TECHNATION urges bold public sector policy to fuel economic growth and drive digital economy
Angela Mondou interviews Kevin Peesker to explore how Canada can address it's declining innovation standing and prosper after Covid-19.
In their September press release industry body Technation captures the zeitgeist defining the stark challenge facing Canada’s digital economy right now.
Canada’s digital economy generates over 1 million jobs, contributes over $120 billion annually to GDP, invests $7.5 billion annually in R&D, and has taken over as the biggest sector driving Canadian economic growth.
Innovation Laggard
In the first of their ‘Back on Track’ series of videos, from 3m:30s Angela Mondou, CEO of Technation, and Kevin Peesker, President of Microsoft Canada, explore the most fundamental of challenges the Canadian economy faces.
Canada ranks 22nd on the 2020 Bloomberg Innovation Index and 21st on the World Economic Forums ranking of technology adopters.
It’s a puzzling challenge for Canada. Peesker summarizes the massive ecosystem Canada boasts in terms of technology innovation, from the universities through the many startup clusters. However, quite simply, Canada’s competitors are doing more to adopt technology to drive competitiveness. For example Canada ranks 3rd for creating AI but 9th for adopting it.
Recovering from Covid
From 7m:40s Angela zooms in on the specific gap of SMEs not scaling up as fast as they might, a challenge she believes can be addressed through the government enabling more agile procurement.

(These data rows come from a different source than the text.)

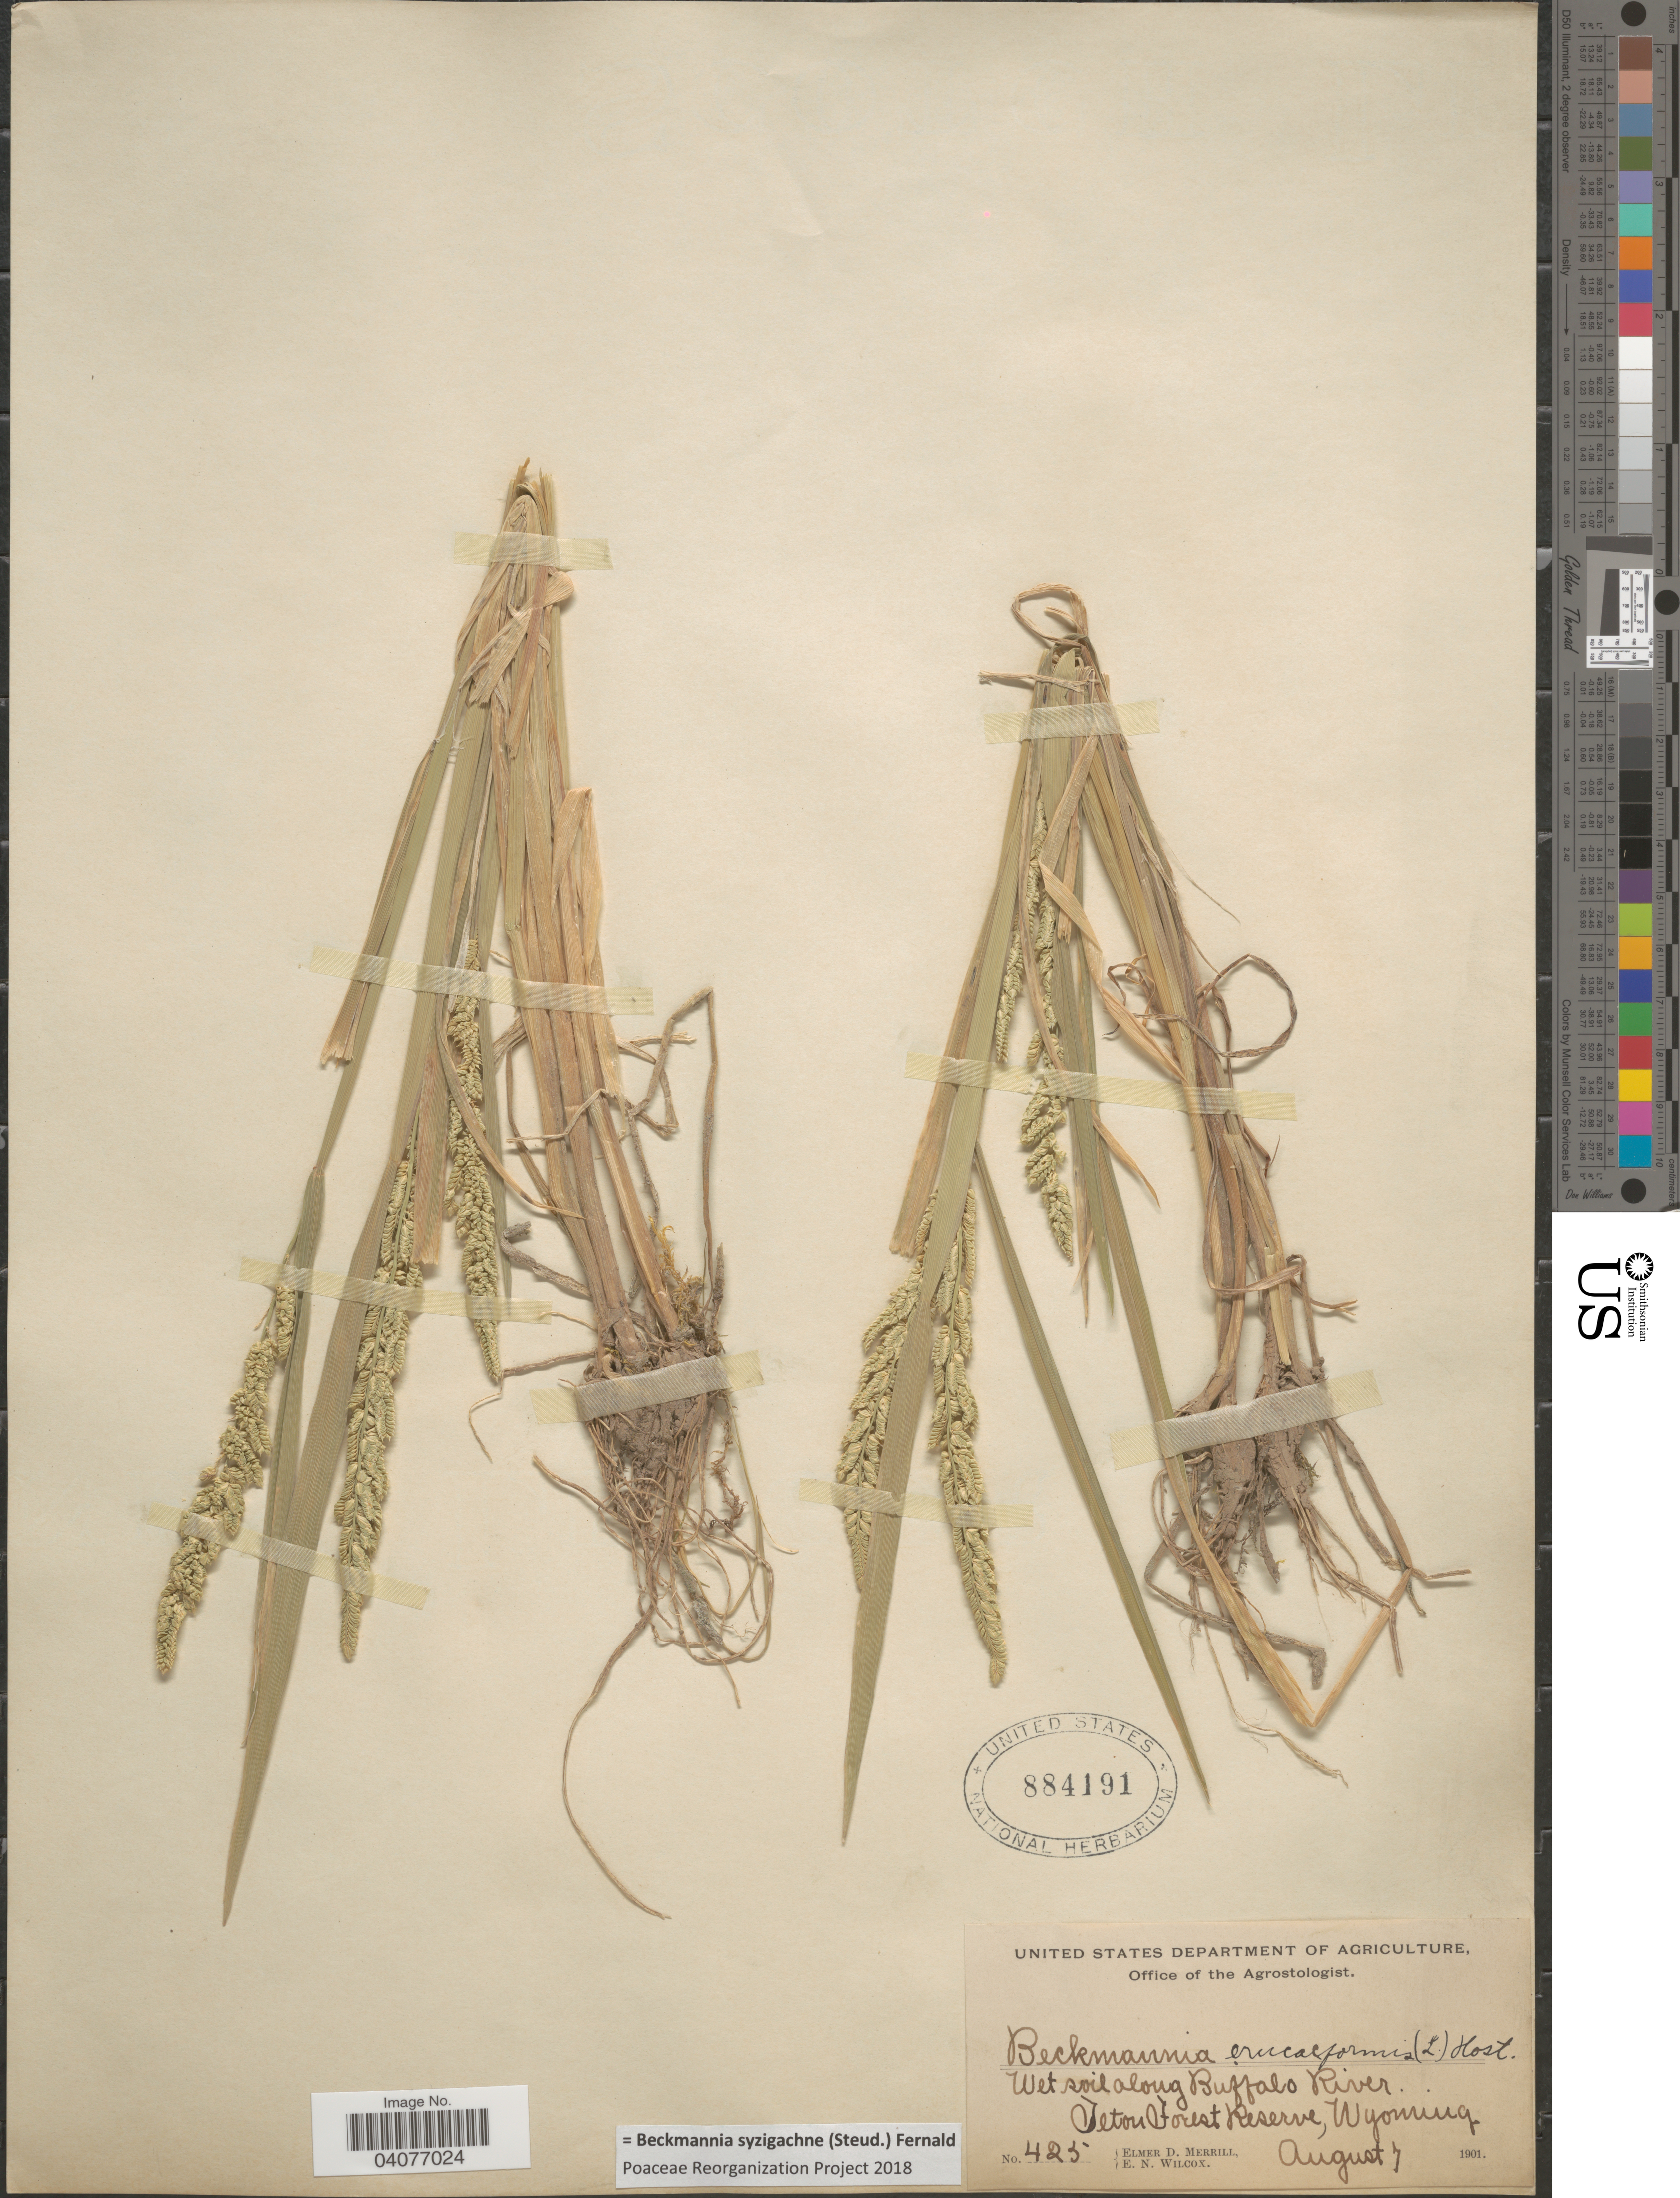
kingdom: Plantae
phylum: Tracheophyta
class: Liliopsida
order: Poales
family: Poaceae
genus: Beckmannia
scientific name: Beckmannia syzigachne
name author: (Steud.) Fernald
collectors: E. D. Merrill & E. Wilcox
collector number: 425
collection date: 1901-08-07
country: United States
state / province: Wyoming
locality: Wet soil along Buffalo River. Teton Forest Reserve.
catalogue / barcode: US 884191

Technation has presented its Innovation Adoption Program (IAP), which addresses this challenge, to Ministers of the Crown and opposition parties over the past few months, and they explain the program in detail in this Globe and Mail opinion piece.
Kevin responds by identifying digital skills as the most fundamental advance needed to achieve this, highlighting a report stating 85% of Canadian CEOs are placing more technology capital investments, versus 67% at a global level, however when it comes to skills development, while 33% of global CEOs are investing into tomorrow’s workforce skills, in Canada this is only 16%.
Microsoft is setting out to address this gap through:
- Providing young people and future leaders with the skills they’ll need.
- Upskilling those currently in the workforce.
- Reskilling job seekers.
Top Trends
From 11m:05s Angela asks what the biggest tech trends and opportunities are Kevin foresees for the next 12-18 months for Canada, that would achieve the most impact on these challenges.
Kevin answers that through his experiences of interacting with the nation’s top executive leaders these are adopting Cloud computing, the second is Data, harnessing the platform the Cloud provides to make use of powerful tools like AI and Data Analytics, and third the major trend he sees is ‘The Virtualization of Everything’, such as greatly improving and modernizing Canada’s Healthcare industry.